Tatsächlich traf ich in Arosa auf rund 200 sportliche Männer und Frauen. Am eindrücklichsten fand ich den Vortrag von Patrick Stäuble. Er widerlegte die weitläufige und auch mir geläufige Meinung, dass Sport IMMER ein guter Ausgleich zum Job sei. Im Gegenteil: zu viel Sport neben der Arbeit kann den Energiehaushalt der Führungskraft aus dem Gleichgewicht bringen und sogar zu unruhigen Schlaf führen. Aus Umfragen sei bekannt, dass rund 70% der Schweizer regelmässig Sport treiben. Davon absolviere wiederum ein grosser Anteil sehr intensiven Sport. Eher wenige zählen sich zu den Personen, die einfache Wanderungen und Spaziergänge als sportlichen Ausgleich betreiben. Wer ständig auf Achse sei und damit auf das persönliche Gaspedal drücke, aktiviere den Sympathikus und damit die Hormone Adrenalin und Cortisol. Zum Ausgleich soll man sich demnach auch ruhige Zeiten gönnen, damit das Hormon Serotonin produziert wird. Wenn die Hormone sich im Gleichgewicht befänden, seien wir am leistungsfähigsten.

 

Aus dem Referat von Sandra Schunck habe ich ihre wichtigsten fünf Punkte für den täglichen Gebrauch mitgenommen:

  • Fokussiere Dich auf den Tag
    (z.B. durch Meditation)
  • Sitze und stehe aufrecht
    (Körperhaltung beeinflusst auch den Geist)
  • Lege Wert auf gesunde Ernährung
  • Achte auf Deine Sprache
    (Beispiel: „ich mache das“ anstatt „ich könnte das eventuell machen“)
  • Stärke und trainiere Deine Willenskraft
    (zum Beispiel, indem Du auf etwas verzichtest, was Du sehr gerne magst. Bei Sandra ist es der Capucchino, bei mir in dem Fall die Schokolade und Chips)

 

Nach dem interessanten Symposium ging es dann zum Umkleideraum und anschliessend in den Startbereich des SWISS MANAGEMENT RUNs. In 5-Minuten-Abständen starteten dann die Rennen der 1.2km, 5km und 10km Laufdistanzen.
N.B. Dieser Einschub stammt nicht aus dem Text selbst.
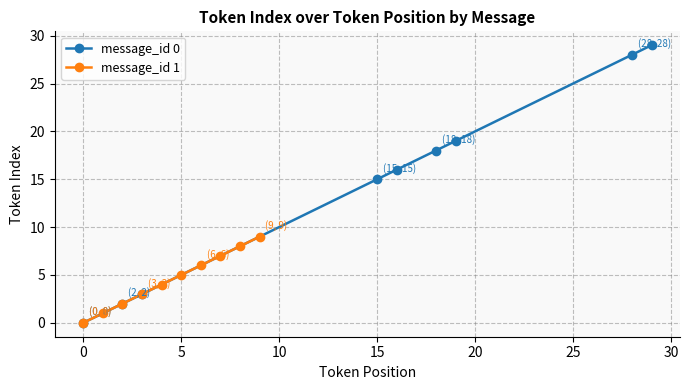

True or false: message_id 0 has more than 2 points higher than both neighbors.

False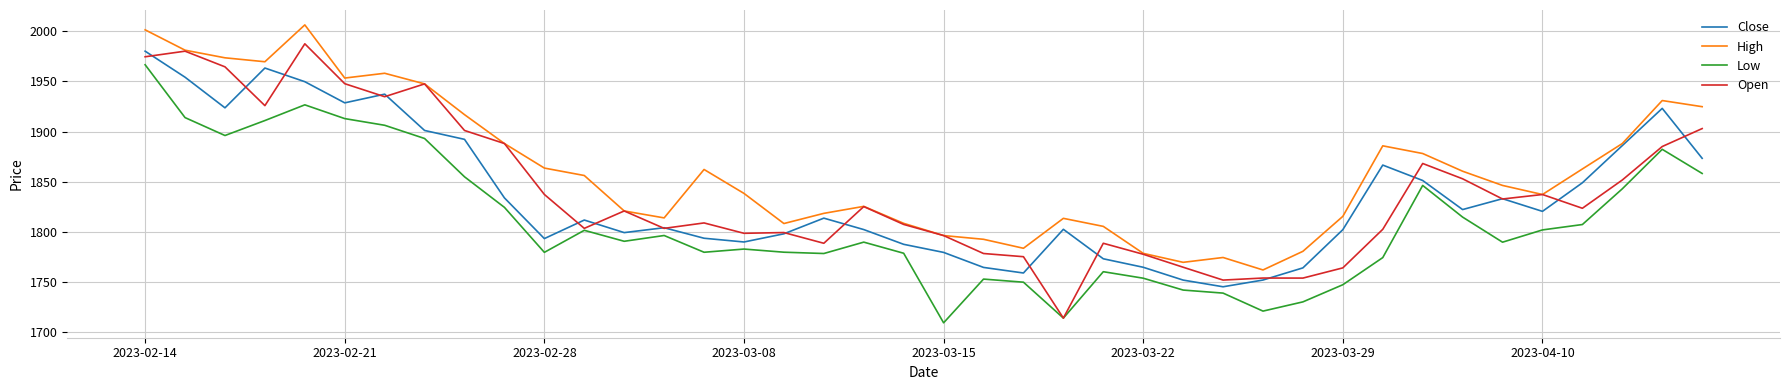

What is the difference between the second highest and minimum values in the High series?

239.2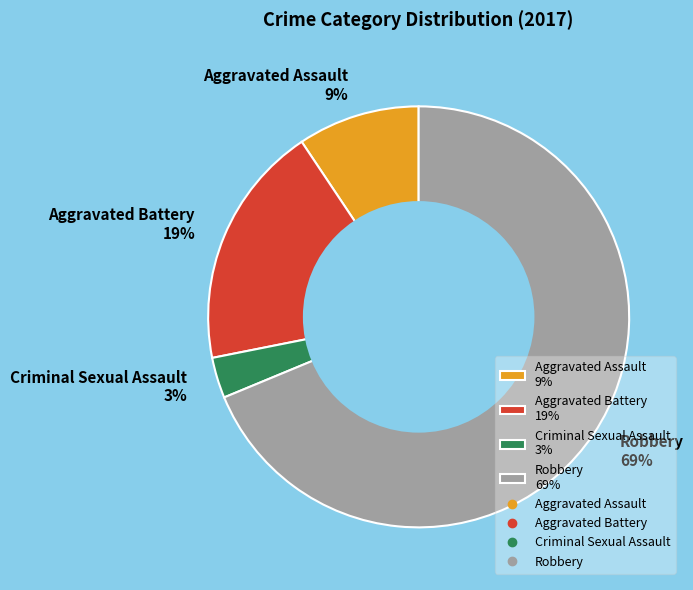

Which slice represents more than half of the pie?

Robbery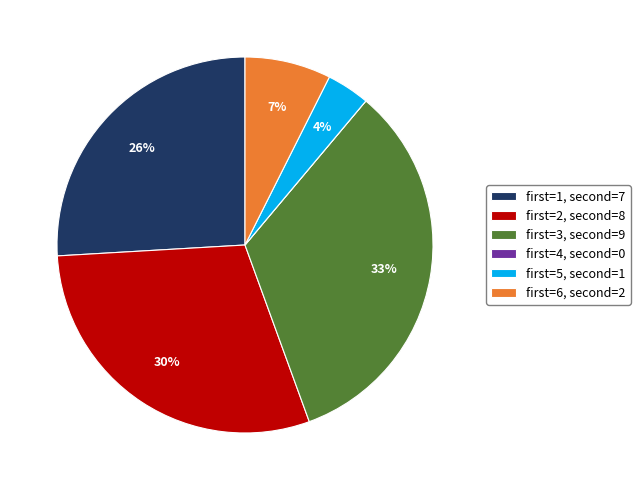

What is the largest slice in the pie chart?

first=3, second=9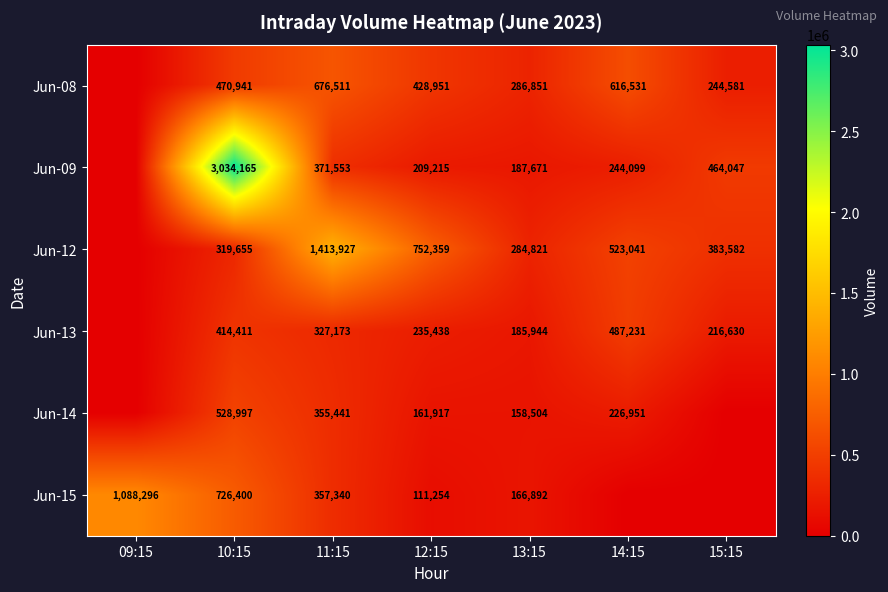

Between 09:15 and 11:15, which is larger?

11:15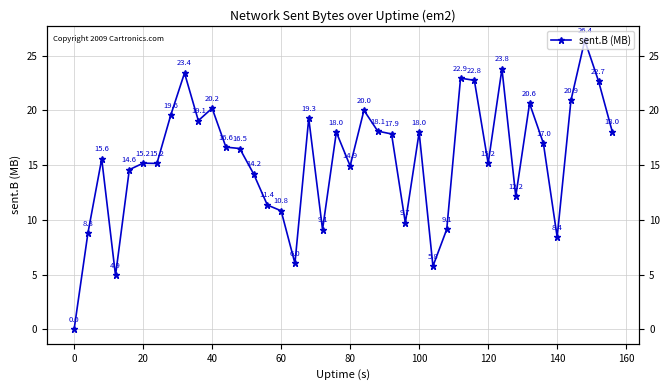

What is the sum of all values?

622.9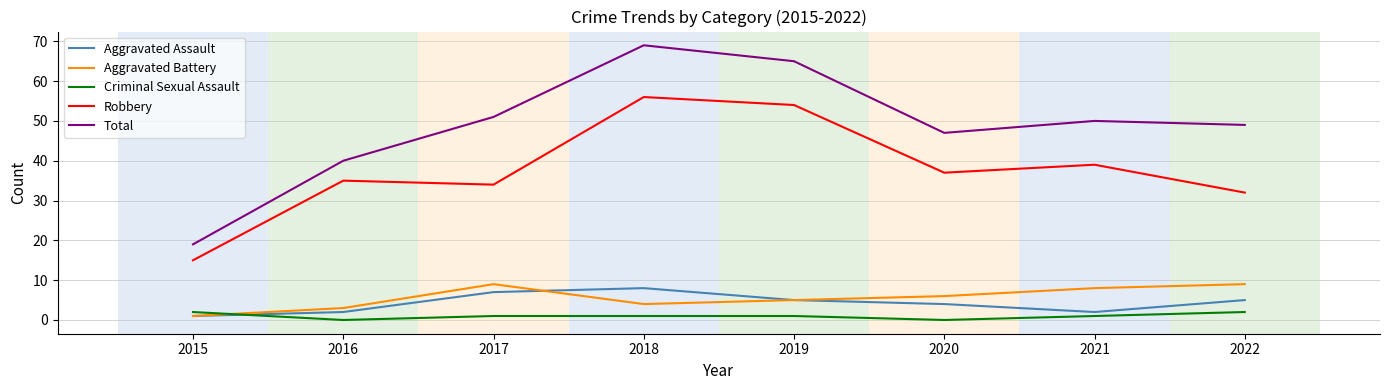

The value of Total at 2022 is 66. True or false?

False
Ich wählte den 5km-Lauf aus, welcher mich rund um den „Obersee“ und über einige Wanderwege oberhalb von Arosa führte.

Nach absolviertem Lauf wurden wir im Festzelt mit köstlichen Speisen verwöhnt und verbrachten einen gemütlichen Networking-Abend. Dabei konnte ich einige neue Kontakte mit Mitgliedern der Schweizer Kader Organisation SKO knüpfen.